# WHAT THE TASK REQUIRES:
Print verbatim the lines of the entries from the one containing "象」……あの熱狂を覚えているか？" to the last, inclusive, and no others.

[[ SUPPLIED ENTRIES open ]]

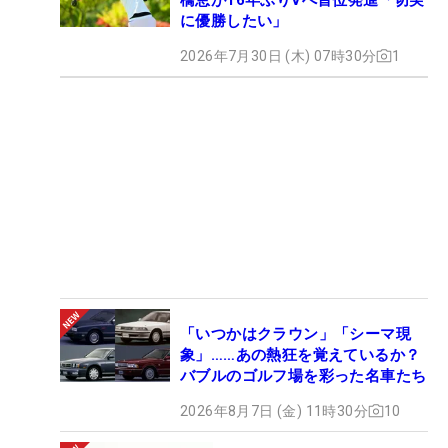
に優勝したい」
2026年7月30日 (木) 07時30分
1
「いつかはクラウン」「シーマ現
象」……あの熱狂を覚えているか？
バブルのゴルフ場を彩った名車たち
2026年8月7日 (金) 11時30分
10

[[ SUPPLIED ENTRIES closed ]]

# ANSWER BELOW:
象」……あの熱狂を覚えているか？
バブルのゴルフ場を彩った名車たち
2026年8月7日 (金) 11時30分
10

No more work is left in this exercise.